Question

I'm a C#/Java developer learning Objective C. At first I assumed "messages" were just a different name for method calls, so:

[person jumpInTheAir];

would just be the Objective C syntax for writing

person.jumpInTheAir();

But now I've read here and here and various other places that the concepts are actually not the same and can have different behaviours/advantages. However I'm still uncertain why the language designers would choose a messaging system over a more direct method calling system as in C# and Java.

What advantages do messages bring to the Objective C programming language?

Was it helpful?

Solution

At first I assumed "messages" were just a different name for method calls,

Yes and no. "Messages" are the Smalltalk and Objective-C terminology for method calls. The thing is, it's not only the terminology that differs, but the actual implementation too. There are 8 different possible combinations for matching the terminology, the syntax and the implementation, like this:

+-------------------+----------------------+--------------------+
|    terminology    |        syntax        |   implementation   |
+-------------------+----------------------+--------------------+
|  "method call"    | Simula (o.method())  |  static binding    | non-virtual C++ methods
+-------------------+----------------------+--------------------+
|  "method call"    | Simula               |  dynamic binding   |
+-------------------+----------------------+--------------------+
|  "method call"    | Smalltalk ([o meth]) |  static binding    |
+-------------------+----------------------+--------------------+
|  "method call"    | Smalltalk            |  dynamic binding   |
+-------------------+----------------------+--------------------+
| "message passing" | Simula               |  static binding    |
+-------------------+----------------------+--------------------+
| "message passing" | Simula               |  dynamic binding   |
+-------------------+----------------------+--------------------+
| "message passing" | Smalltalk            |  static binding    |
+-------------------+----------------------+--------------------+
| "message passing" | Smalltalk            |  dynamic binding   | Objective-C
+-------------------+----------------------+--------------------+

The combination the language designer choses is just a matter of taste.

I'm still uncertain why the language designers would choose a messaging system over a more direct method calling system

Because it has some advantages, such as runtime interposition and introspection -- one can query and modify the behavior of classes, methods and objects at runtime. In the implementation of Objective-C, this have been done in a way such that it is very cheap, it has almost no overhead.

OTHER TIPS

H2CO3 pointed out in his answer that there are three things I might be referring to when I say "messages": Terminology, Syntax and Implementation.

Terminology and Syntax are down to personal taste, but implementation (static/dynamic binding) has some real consequences.

Pros:

  • Dynamic binding can be used to add new methods to an existing class without subclassing.

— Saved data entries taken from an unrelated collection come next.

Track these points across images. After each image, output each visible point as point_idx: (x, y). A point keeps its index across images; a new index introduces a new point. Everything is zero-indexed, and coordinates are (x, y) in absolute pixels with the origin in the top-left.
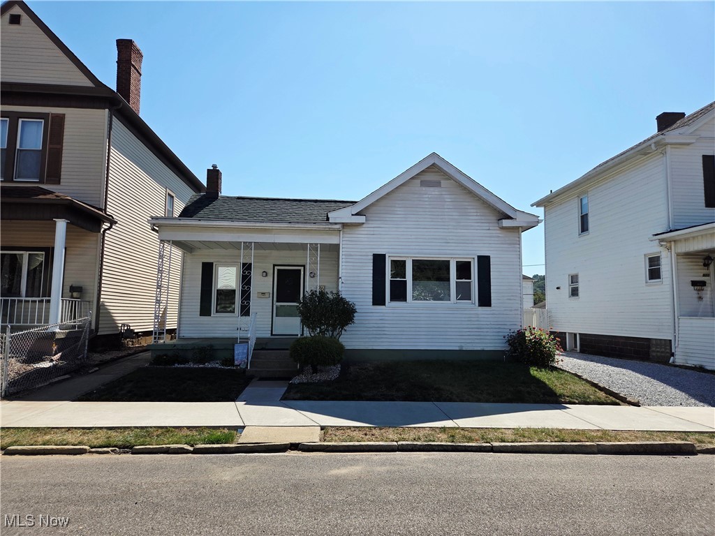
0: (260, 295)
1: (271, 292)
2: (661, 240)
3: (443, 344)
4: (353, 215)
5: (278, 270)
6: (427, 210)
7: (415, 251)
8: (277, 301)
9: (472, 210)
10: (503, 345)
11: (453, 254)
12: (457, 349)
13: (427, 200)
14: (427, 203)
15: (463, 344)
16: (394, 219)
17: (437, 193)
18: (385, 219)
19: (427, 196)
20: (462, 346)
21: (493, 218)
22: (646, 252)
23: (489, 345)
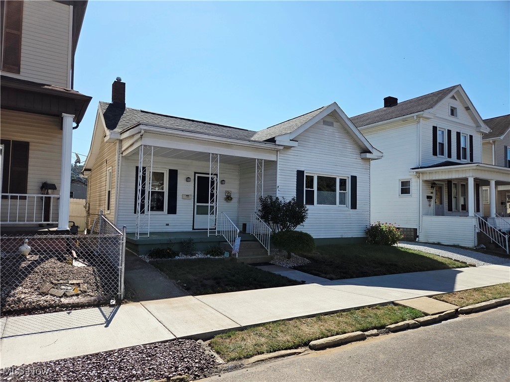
0: (185, 197)
1: (193, 195)
2: (417, 172)
3: (333, 234)
4: (290, 140)
5: (198, 177)
6: (327, 142)
7: (325, 170)
8: (197, 203)
9: (349, 145)
10: (362, 234)
11: (339, 173)
12: (340, 237)
13: (326, 134)
14: (326, 137)
15: (343, 234)
16: (309, 146)
17: (331, 130)
18: (303, 145)
19: (326, 132)
20: (342, 235)
21: (358, 151)
22: (400, 178)
23: (355, 234)
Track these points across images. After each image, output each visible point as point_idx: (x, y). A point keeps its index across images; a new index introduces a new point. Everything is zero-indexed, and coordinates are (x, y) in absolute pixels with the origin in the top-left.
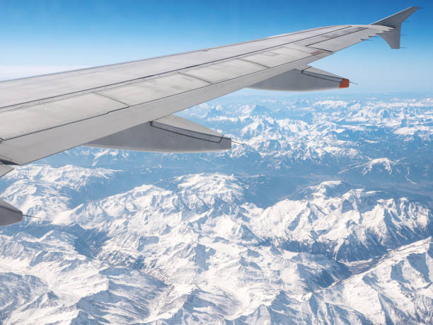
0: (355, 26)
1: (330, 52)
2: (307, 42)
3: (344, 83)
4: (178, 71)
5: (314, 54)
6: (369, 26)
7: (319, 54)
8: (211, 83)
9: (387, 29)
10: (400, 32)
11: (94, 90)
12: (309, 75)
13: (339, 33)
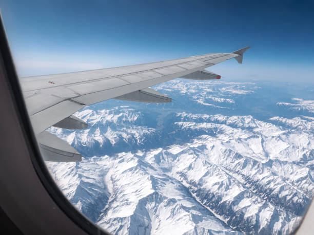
0: (224, 54)
1: (214, 64)
2: (204, 60)
3: (219, 77)
4: (151, 70)
5: (207, 65)
6: (230, 54)
7: (209, 65)
8: (164, 75)
9: (237, 55)
10: (242, 57)
11: (117, 76)
12: (205, 73)
13: (218, 56)
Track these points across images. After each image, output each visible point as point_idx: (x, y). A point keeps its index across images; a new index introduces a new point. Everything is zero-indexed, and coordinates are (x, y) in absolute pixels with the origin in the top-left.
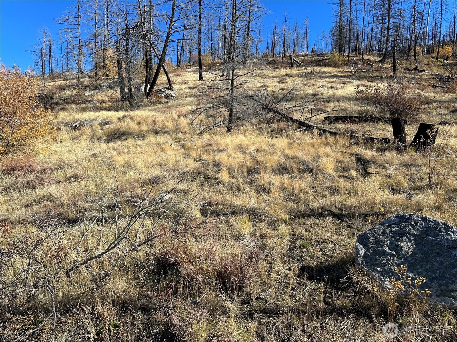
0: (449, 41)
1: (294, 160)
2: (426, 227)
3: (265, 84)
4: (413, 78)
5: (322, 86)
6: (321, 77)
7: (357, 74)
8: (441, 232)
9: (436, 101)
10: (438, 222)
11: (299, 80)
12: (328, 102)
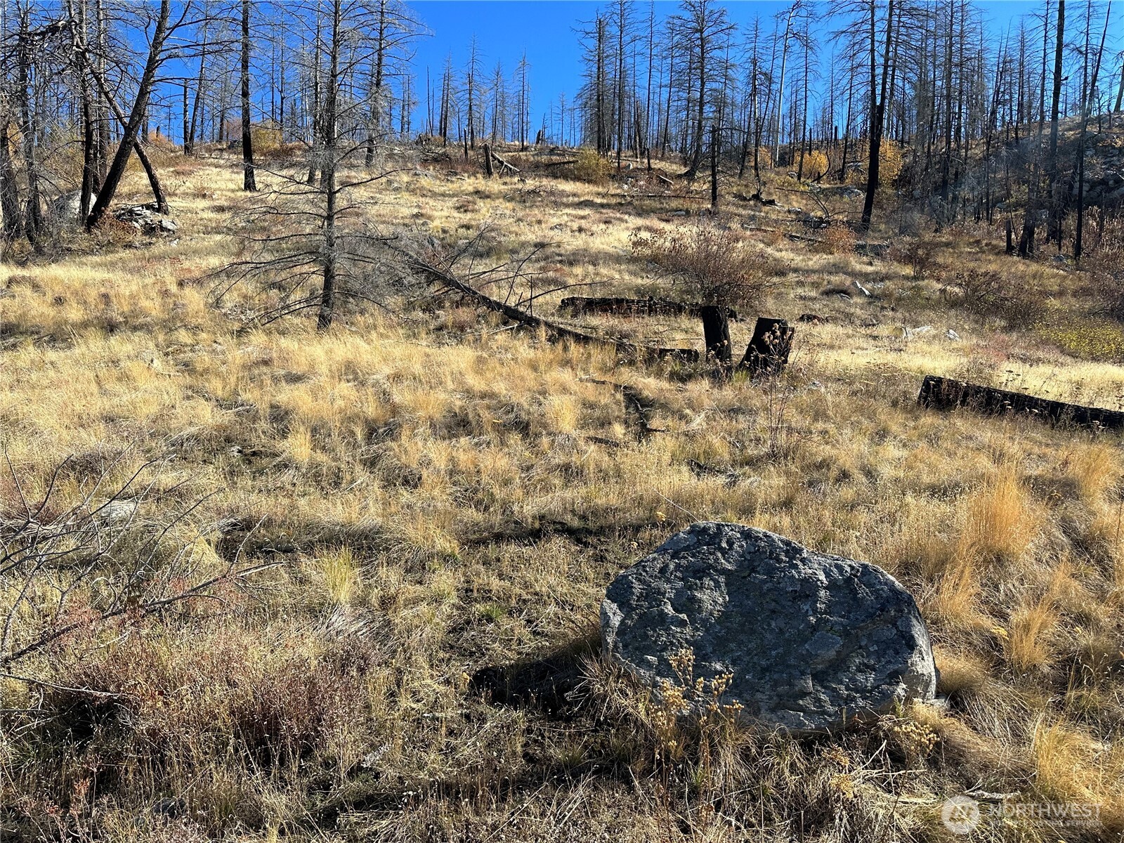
0: (822, 142)
1: (486, 401)
2: (750, 553)
3: (423, 211)
4: (753, 218)
5: (560, 227)
6: (557, 205)
7: (636, 203)
8: (780, 561)
9: (796, 270)
10: (773, 541)
11: (507, 208)
12: (571, 264)
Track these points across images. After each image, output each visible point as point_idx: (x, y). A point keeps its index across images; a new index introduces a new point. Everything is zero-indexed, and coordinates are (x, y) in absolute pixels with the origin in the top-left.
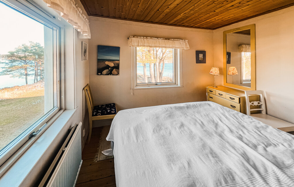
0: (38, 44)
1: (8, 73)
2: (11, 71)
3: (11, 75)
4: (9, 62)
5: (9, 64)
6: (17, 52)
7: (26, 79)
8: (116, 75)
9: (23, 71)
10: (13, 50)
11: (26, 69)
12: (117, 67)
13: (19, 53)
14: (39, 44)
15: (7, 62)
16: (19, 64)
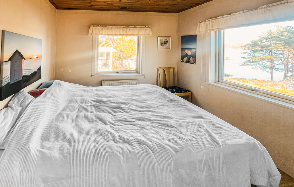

This seems to be a possible replacement for those used to C# Extension Methods.
  • It lets you inspect the methods available and change their implementation at runtime. See Reflection and Method Swizzling in Objective C.

Cons:

  • It can be argued that the extra layer adds complexity to both the syntax and usage.
  • Dynamic binding adds some overhead over static typing, but this is rarely the bottleneck and it seems there are ways of getting around the overhead if it is really critical.